少なくとも、自分の選択の結果が、人のせいや、環境・運のせいにするなどして、責任を転嫁しているうちは、自分の力を他人に預けている状態であり、それでは、一時的な癒しや、なれ合い的な安心感を与えることはできても、仕事として、よい・悪いの両面を受け入れ、やっていくのには力不足のところがあります。

ところで、「私は成功できますか?」「私はこれを仕事をしていくことがてきますか?」という質問は、ちょくちょく受けることがあります。

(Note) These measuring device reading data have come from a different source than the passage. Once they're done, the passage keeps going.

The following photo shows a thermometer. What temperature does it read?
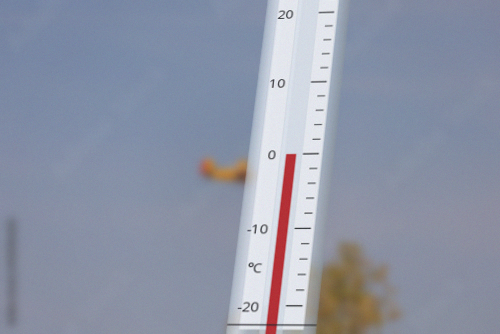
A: 0 °C
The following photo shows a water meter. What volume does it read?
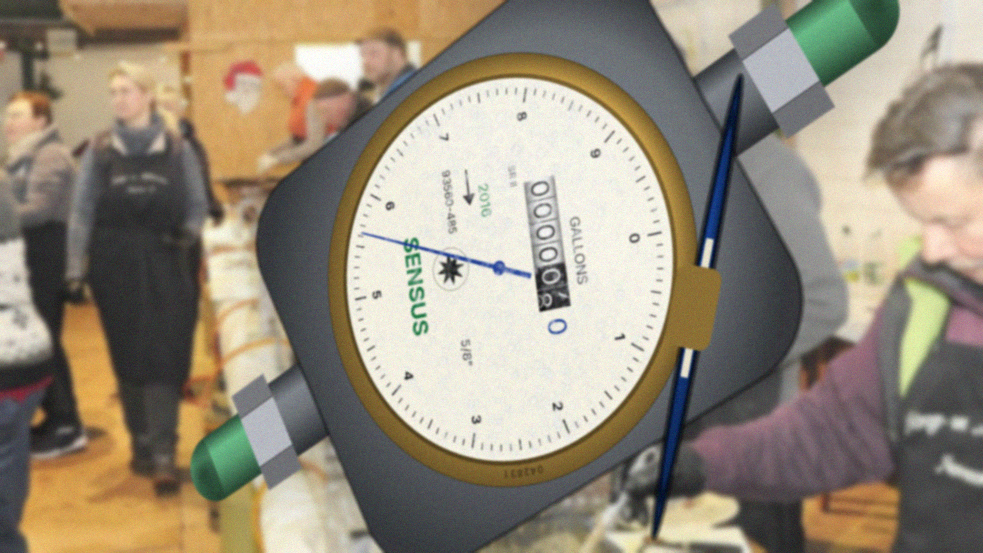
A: 75.6 gal
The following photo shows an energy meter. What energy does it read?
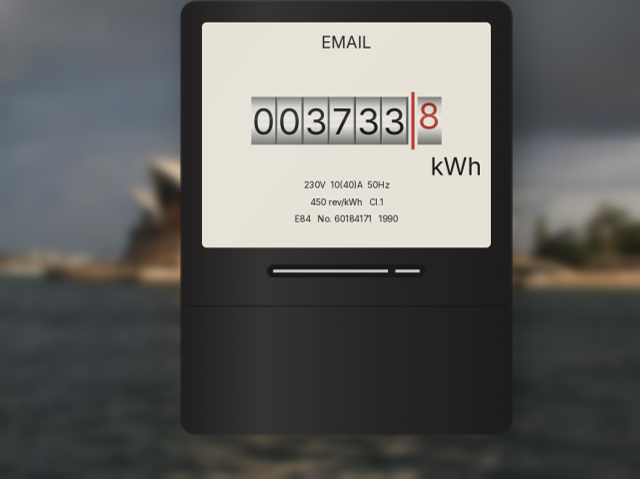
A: 3733.8 kWh
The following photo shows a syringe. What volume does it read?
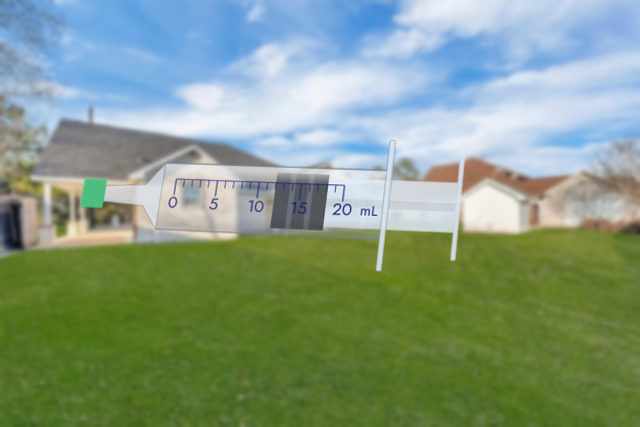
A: 12 mL
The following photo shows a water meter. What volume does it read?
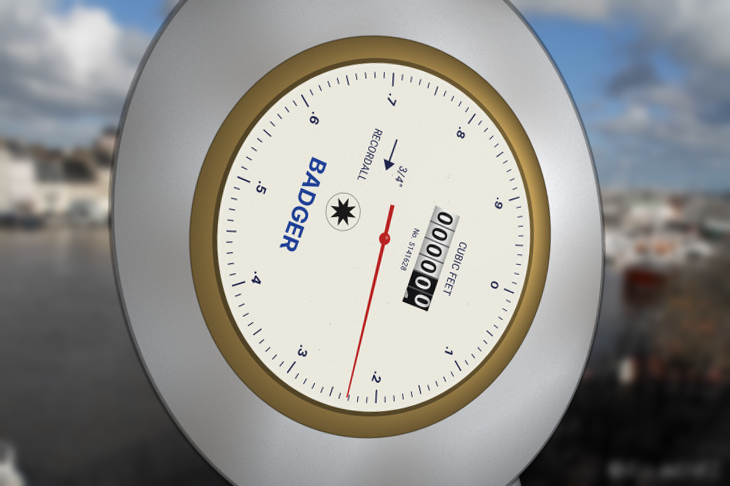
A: 0.23 ft³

その気持ち・心情・不安はよくわかります。最初から何もかも自信満々な人はいませんし、心配や不安・葛藤があるからこそ、相談したいと、人は思うものです。

けれども、たとえば、「あなたは成功できますよ」「あなたはそれを仕事として、やっていくことができますよ」というようなメッセージを受けることがあっても、その後、実際にはうまく行かないようなことがあれば、そのメッセージをくれた人のせいにして、自らの行いを省みることをしない人もいるでしょう。

また、反対に、メッセージを受けたことで背中を押され、勇気をもらって実行し、(自分の思う)成功を成し遂げて行けたという人もいらしゃるでしょう。

何かのお墨付きをもらう心理的安心感・目に見えない世界からの後押しを実感すること自体はよくても、お墨付きが免罪符となって、その免罪符がほしいがために、占いや人への相談をするというのでは、メッセージの内容にかかわらず、本当の意味で進展するのは難しいと言えます。

結局後者の人は、他者からの評価・断定(保証)を拠り所としているのであり、あくまで自己の選択と責任のためのひとつの指針や情報、勇気づけとして見ているのではないのです。

それは言い換えれば、他者(運や環境も含む)のための選択であり、他者の人生・世界に自分を預け、沿わせているようなものです。従って、いつまで経っても、自分自身を生きる実感がなく、迷いや閉塞感・外側を気にする状態で、苛まされることになります。

マルセイユタロットでいえば、「運命の輪」の中に自らをあてはめ(押し込め)、その回転に翻弄される人生と、その輪の上に立ち、自らを他者の運や評価から脱却させた人との違いと言えるでしょう。

ただ、そうは言っても、すぐに自分に力を取り戻したり、自信を回復させたりできないのも人間です。

ある程度の他者(環境・運)依存も認めて、それを利用しつつ、少しずつ(「節制」のカードが暗示します)、自己の力と自尊を回復していくことです。

そのため、対人援助についても、いきなりプロを目指すことではなく、できる範囲(経済的なものも含む)で、「戦車」の両輪のようにして、あるいは「節制」の壷の水のようにして、ふたつを混ぜ合わせたり、動かしたりしていくとよいのです。